**Excerpted passage**
□ □ □ □ □

The compute resources for the app. See resources in the Azure Databricks API reference.

Key Type Description
description String The description of the app resource.
database Map The settings that identify the Lakebase database to use.
job Map The settings that identify the job resource to use.
name String The name of the app resource.
secret Map The settings that identify the Azure Databricks secret resource to use.
serving_endpoint Map The settings that identify the model serving endpoint resource to use.
sql_warehouse Map The settings that identify the SQL warehouse resource to use.
us_securable Map The settings that identify the Unity Catalog volume to use.

Example

The following example creates an app named my_app that manages a job created by the bundle:

resources:
  jobs:
    # Define a job in the bundle
    hello_world:
      name: hello_world
      tasks:
        - task_key: task
          spark_python_task:
            python_file: ../src/main.py
          environment_key: default

      environments:
        - environment_key: default
          spec:
            environment_version: '2'

  # Define an app that manages the job in the bundle
  apps:
    job_manager:
      name: 'job_manager_app'
      description: 'An app which manages a job created by this bundle'

      # The ___location of the source code for the app
      source_code_path: ../src/app

      # The resources in the bundle which this app has access to. This binds the resource in the app with the bundle resource.

□ □ □ □ □

**Goals**
1. In the app resources excerpt, what does the serving_endpoint key identify?
2. Set down the app resources excerpt word for word, between "name String The" and "warehouse resource to use.", inclusive.

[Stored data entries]

□ □ □ □ □

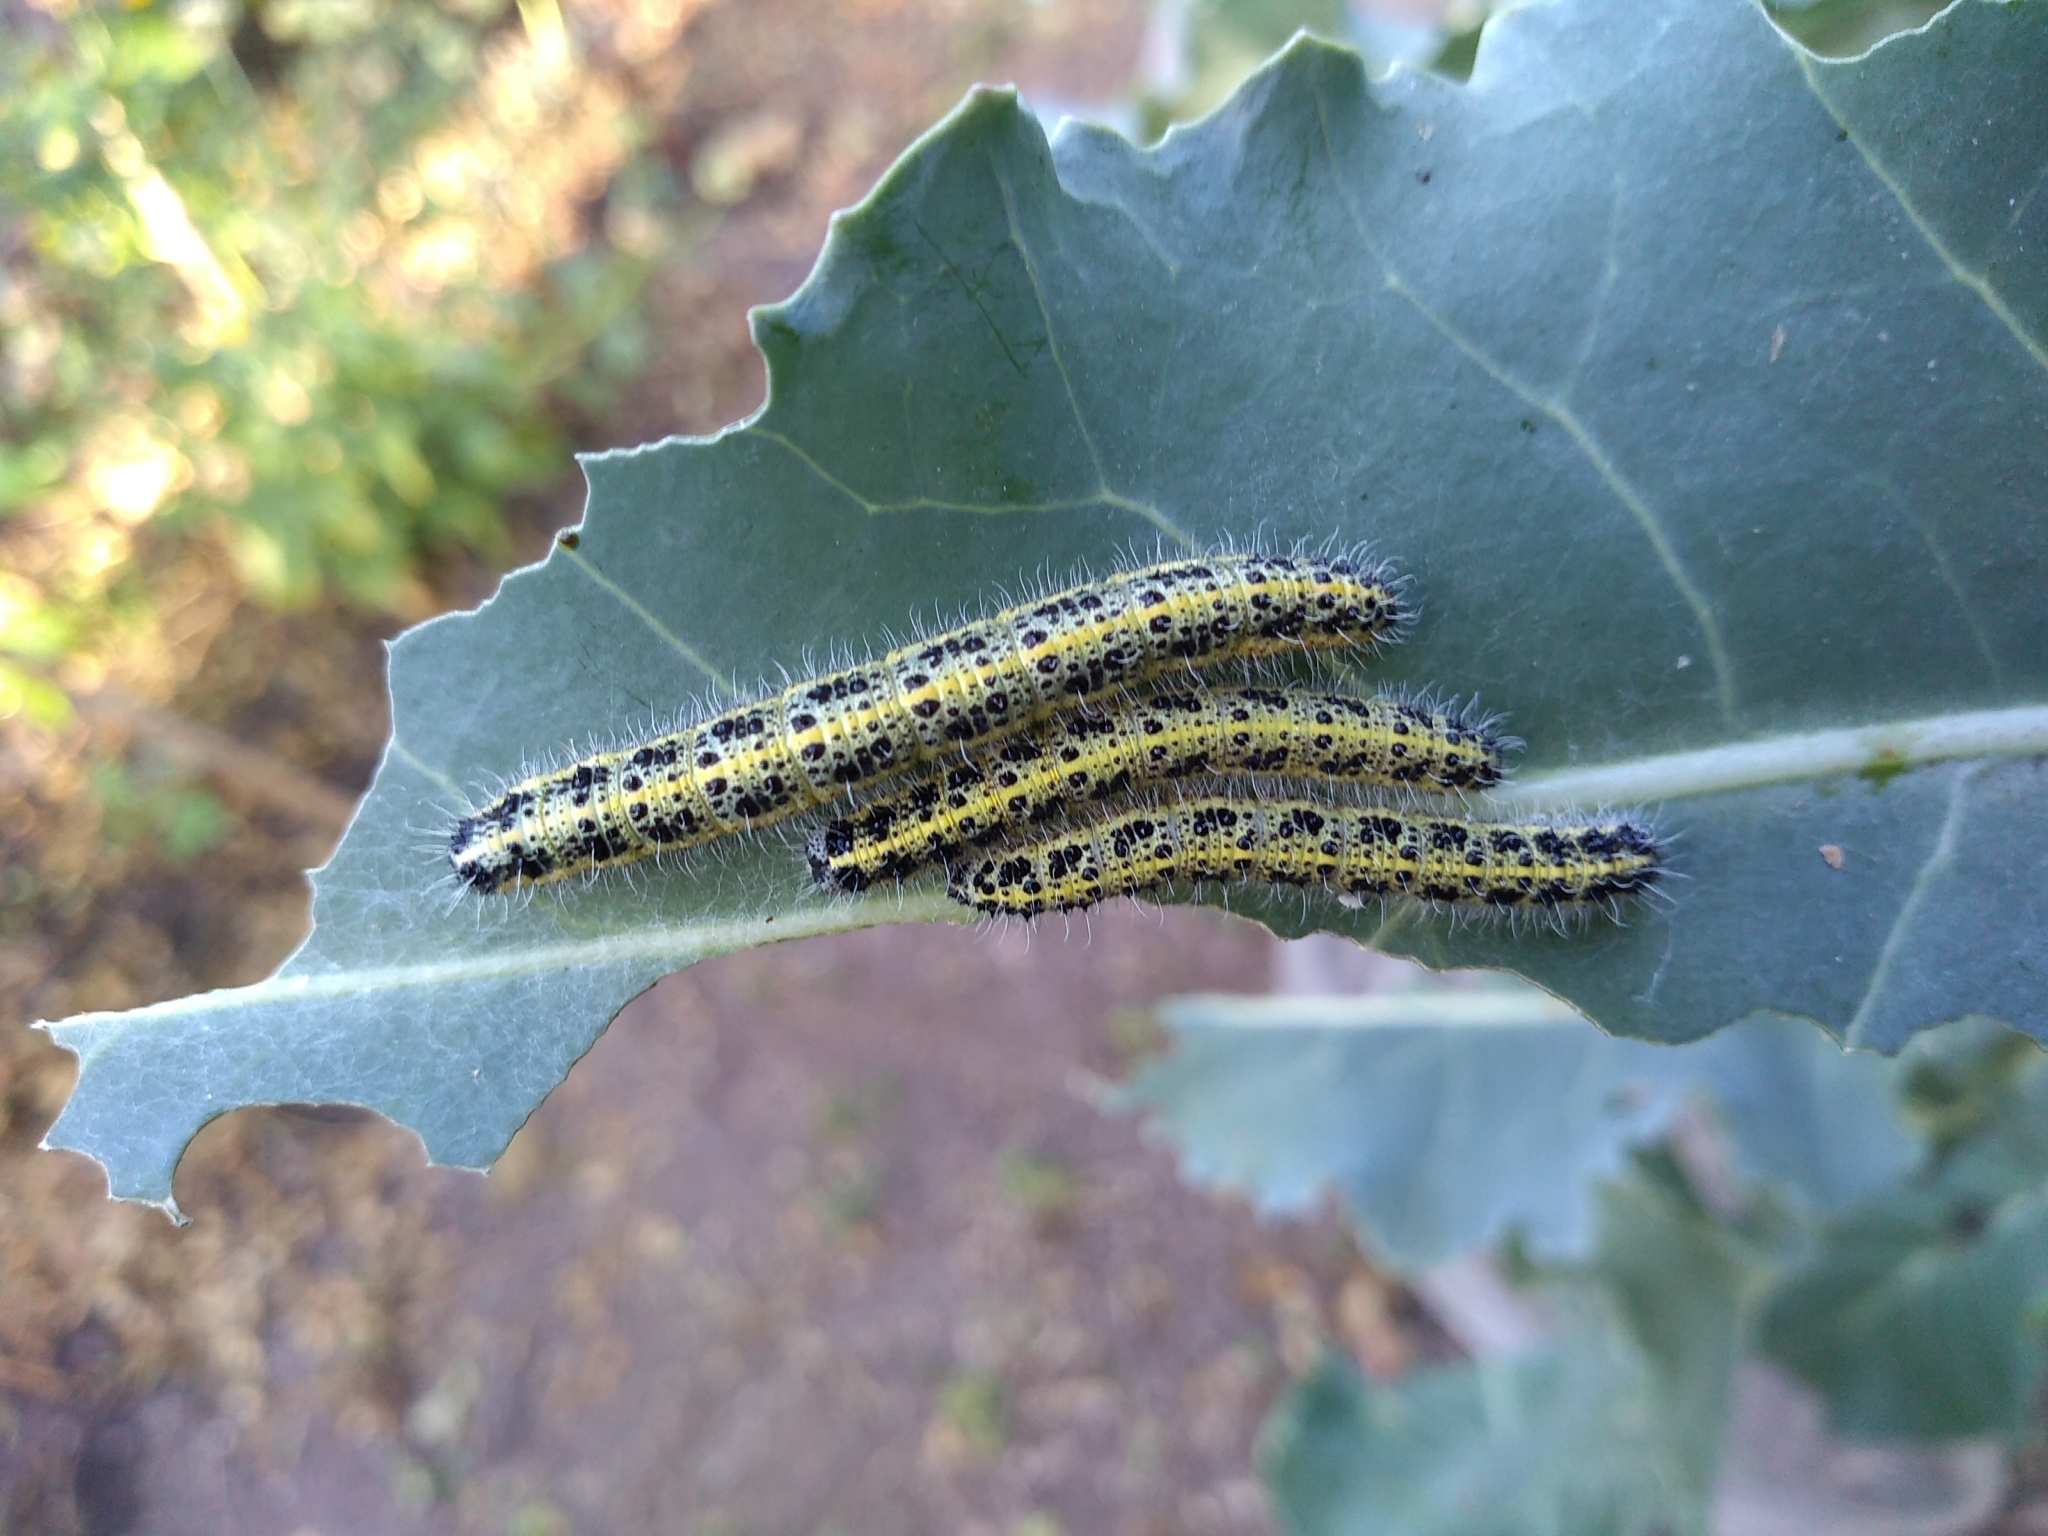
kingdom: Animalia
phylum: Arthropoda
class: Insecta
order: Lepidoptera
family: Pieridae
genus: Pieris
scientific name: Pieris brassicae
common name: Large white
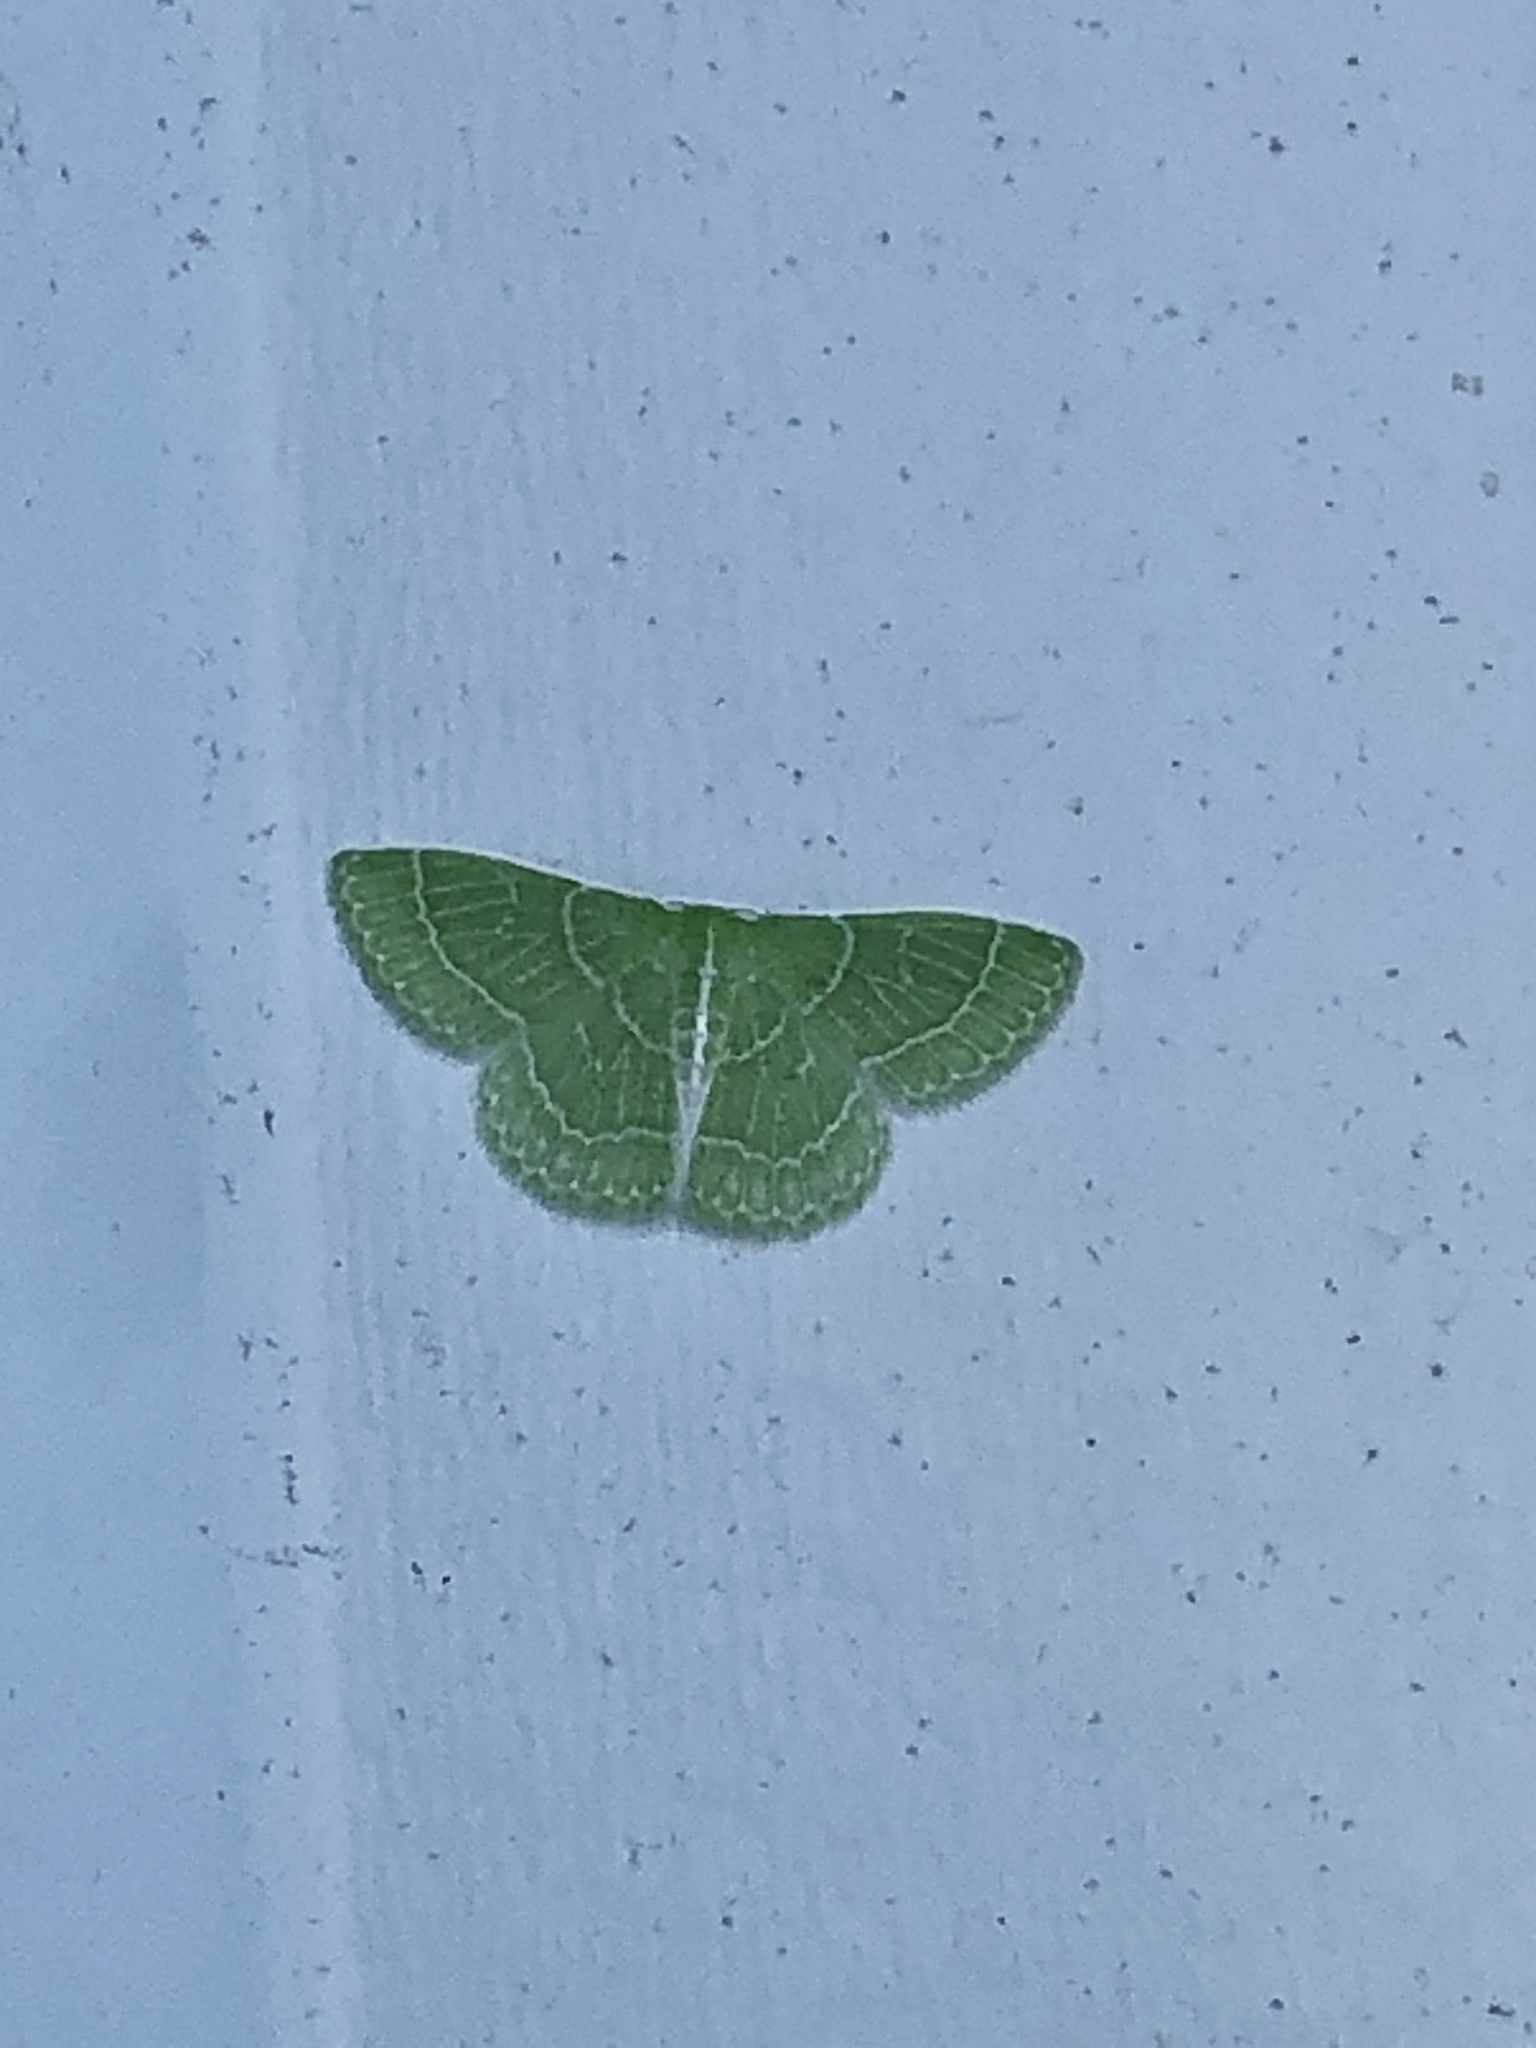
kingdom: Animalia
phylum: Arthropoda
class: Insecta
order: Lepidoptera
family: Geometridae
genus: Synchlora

□ □ □ □ □

**Solutions to the problems**
1. The model serving endpoint resource to use.

2.
name String The name of the app resource.
secret Map The settings that identify the Azure Databricks secret resource to use.
serving_endpoint Map The settings that identify the model serving endpoint resource to use.
sql_warehouse Map The settings that identify the SQL warehouse resource to use.